Bank of N.Y. Says It Won't Take No for An Answer

Bank of New York Co. chairman Thomas A. Renyi turned up the heat on Mellon Bank Corp., vowing his company would not back down from its unsolicited $24 billion acquisition offer.

Speaking Tuesday at Bank of New York's annual meeting, Mr. Renyi said, "We're looking at this as a transaction that is going to get done. This will take a matter of weeks rather than months."

Mr. Renyi said he has held individual meetings with the holders of 35% of Mellon's outstanding shares. "Ninety-nine percent have voiced a positive view and have said this is a deal that needs to get done," he said.

The bank described those surveyed as "65 of Mellon's largest institutional shareholders," owning 75 million shares. Mellon had 260 million outstanding at the end of March.

Three-quarters of the group-representing 55 million of the Pittsburgh bank's shares-have contacted Mellon's board "to express their opinion" that the deal should go forward, Mr. Renyi said.

Meanwhile, none of Mellon's board members have contacted Bank of New York, the executive said. At a special meeting to discuss the proposal April 26, Mellon's board rejected the unsolicited offer. Mellon declined to comment further on Tuesday.

This standoff began three weeks ago when Bank of New York's top executives launched the unsolicited bid. It was quickly rejected by Mellon's chairman, Frank V. Cahouet, and a statement followed that $47.4 billion-asset Mellon was not for sale.

Mr.

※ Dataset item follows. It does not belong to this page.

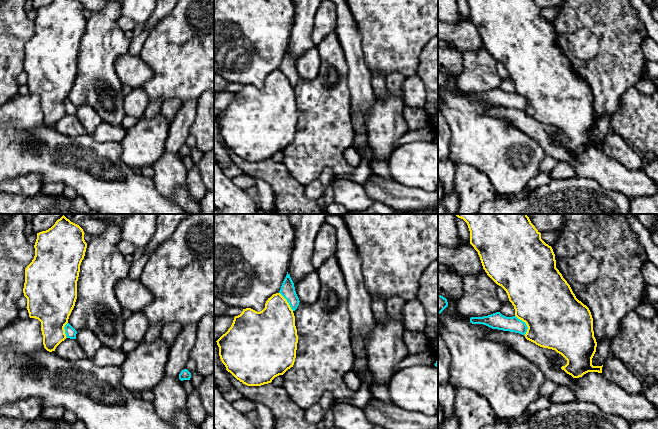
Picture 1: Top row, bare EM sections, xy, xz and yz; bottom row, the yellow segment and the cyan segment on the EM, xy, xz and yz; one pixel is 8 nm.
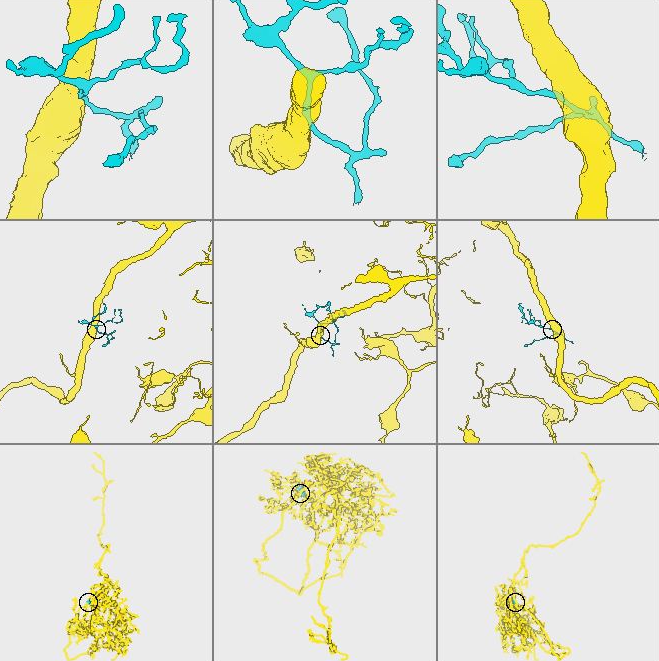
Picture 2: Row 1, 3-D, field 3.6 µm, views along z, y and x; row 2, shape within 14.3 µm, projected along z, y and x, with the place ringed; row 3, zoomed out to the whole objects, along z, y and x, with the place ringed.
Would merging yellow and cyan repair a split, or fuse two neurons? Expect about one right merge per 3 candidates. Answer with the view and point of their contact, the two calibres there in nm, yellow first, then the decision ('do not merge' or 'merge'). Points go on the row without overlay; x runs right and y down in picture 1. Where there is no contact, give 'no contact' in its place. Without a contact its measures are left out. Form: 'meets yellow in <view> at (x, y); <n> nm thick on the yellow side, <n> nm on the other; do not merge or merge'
meets yellow in yz at (526, 100); 480 nm thick on the yellow side, 130 nm on the other; do not merge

Renyi insisted the proposal is in the interest of shareholders and presents "unique opportunities."

Mr. Renyi explained Tuesday that he has met with some large Mellon shareholders and continues to stay in touch with them in an "ongoing dialogue."

Bank of New York, which has $59.4 billion of assets, is gambling that Mellon shareholders will put enough pressure on the board of directors to force it into a transaction.

"We are hoping that the cumulative weight of contact will convince them that we should talk," Mr. Renyi said.

Securities attorneys, who would speak only on condition of anonymity, said Bank of New York could be hoping that the shareholders it has contacted will turn activist. Many banks have provisions in their corporate bylaws that allow a given percentage of shareholders to force a board to meet and vote on an issue, the attorneys said.

"This critical mass of shareholder approval simply cannot now be ignored," Mr. Renyi said. "We continue to receive unsolicited calls from Mellon's individual and institutional shareholders alike, asking how they can move Mellon's management to complete this merger. We expect the momentum will continue."

But analysts remained skeptical about Bank of New York's chances. Mellon's directors are not disappointed with the bank's management, said Henry C. Dickson of Salomon Smith Barney.

Mr. Renyi, presiding at his first annual meeting since taking the Bank of New York helm in February, said he would not discuss the possibility of backing away from the bid.

But he also repeated his commitment not to launch a proxy contest.

He would not give a time line for completing the deal, saying his bank's strategy "needed to have the flexibility to evolve." But he resolutely dismissed the idea of finding another merger partner. "No other bank has the mix of business" that Mellon has, Mr. Renyi said.

Bank of New York's revenues are projected to rise 16% this year, fueled by fee-income sources like securities processing. That momentum indicates the business plan is "successful and sustainable" on its own, Mr. Renyi said.

"We do not need to participate necessarily in the consolidation of the industry," Mr. Renyi added. But he views combining with Mellon as a unique opportunity.

"Mellon represented a quantum leap for us in terms of strategy. But we can continue to do exactly what we have been doing."